The material below holds a span beginning at the line with "Figure 10. Voltage" and ending at the line with "Figure 7. Overview". Quote that span exactly, both ends included, and only that span.

[DATASET EXCERPTS]

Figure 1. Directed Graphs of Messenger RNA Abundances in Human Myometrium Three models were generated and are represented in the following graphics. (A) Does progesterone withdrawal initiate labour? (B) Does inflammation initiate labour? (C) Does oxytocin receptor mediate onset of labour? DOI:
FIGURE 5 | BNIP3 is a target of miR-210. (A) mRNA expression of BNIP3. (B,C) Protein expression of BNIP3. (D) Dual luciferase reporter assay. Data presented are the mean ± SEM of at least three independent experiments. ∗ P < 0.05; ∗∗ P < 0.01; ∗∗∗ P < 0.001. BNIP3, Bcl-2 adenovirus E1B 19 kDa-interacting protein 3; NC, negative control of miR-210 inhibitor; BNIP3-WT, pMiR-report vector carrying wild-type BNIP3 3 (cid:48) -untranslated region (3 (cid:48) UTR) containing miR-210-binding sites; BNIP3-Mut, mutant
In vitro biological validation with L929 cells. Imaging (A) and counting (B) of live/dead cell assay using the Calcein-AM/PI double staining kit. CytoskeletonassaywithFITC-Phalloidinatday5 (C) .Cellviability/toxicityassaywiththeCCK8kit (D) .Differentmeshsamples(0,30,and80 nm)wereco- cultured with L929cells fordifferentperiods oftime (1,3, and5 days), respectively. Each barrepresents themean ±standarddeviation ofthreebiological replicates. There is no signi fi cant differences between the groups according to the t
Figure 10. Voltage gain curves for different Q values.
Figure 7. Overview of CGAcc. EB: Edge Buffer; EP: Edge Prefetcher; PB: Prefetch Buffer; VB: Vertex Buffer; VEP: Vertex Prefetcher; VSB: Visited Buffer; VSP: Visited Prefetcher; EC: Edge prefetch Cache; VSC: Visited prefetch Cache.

[/DATASET EXCERPTS]
[DATASET EXCERPTS]

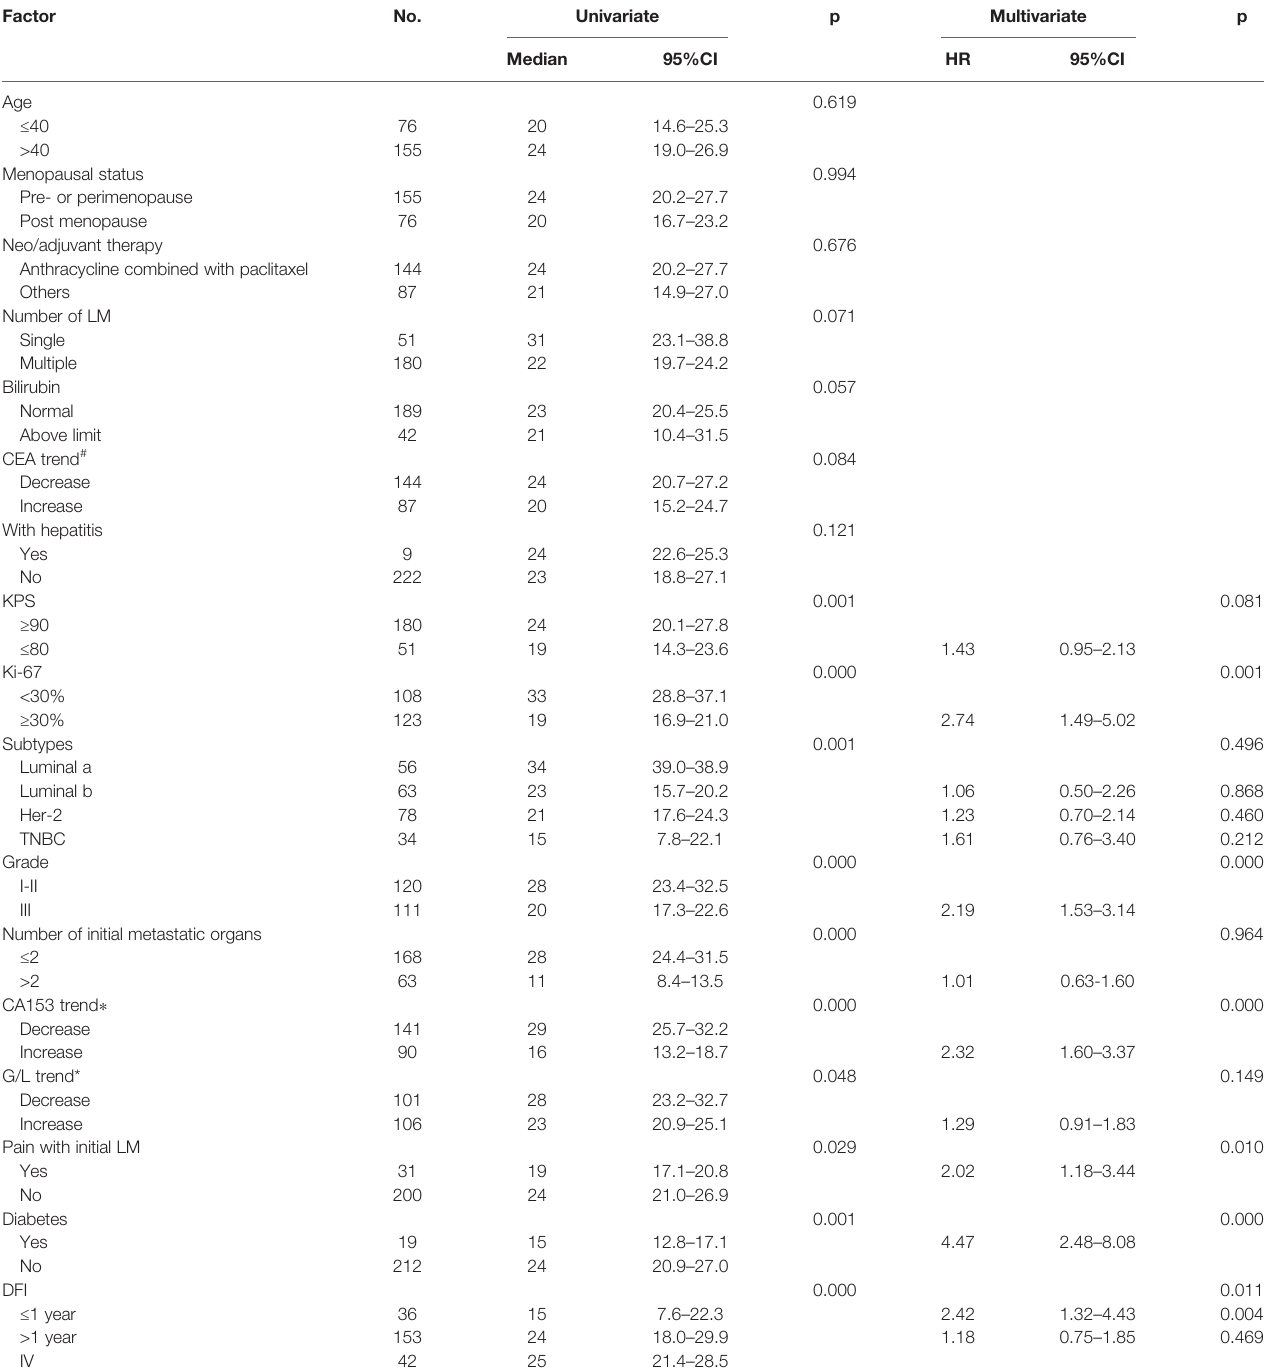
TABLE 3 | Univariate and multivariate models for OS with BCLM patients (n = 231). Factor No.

[/DATASET EXCERPTS]

→ RESPONSE
Figure 10. Voltage gain curves for different Q values.
Figure 7. Overview of CGAcc. EB: Edge Buffer; EP: Edge Prefetcher; PB: Prefetch Buffer; VB: Vertex Buffer; VEP: Vertex Prefetcher; VSB: Visited Buffer; VSP: Visited Prefetcher; EC: Edge prefetch Cache; VSC: Visited prefetch Cache.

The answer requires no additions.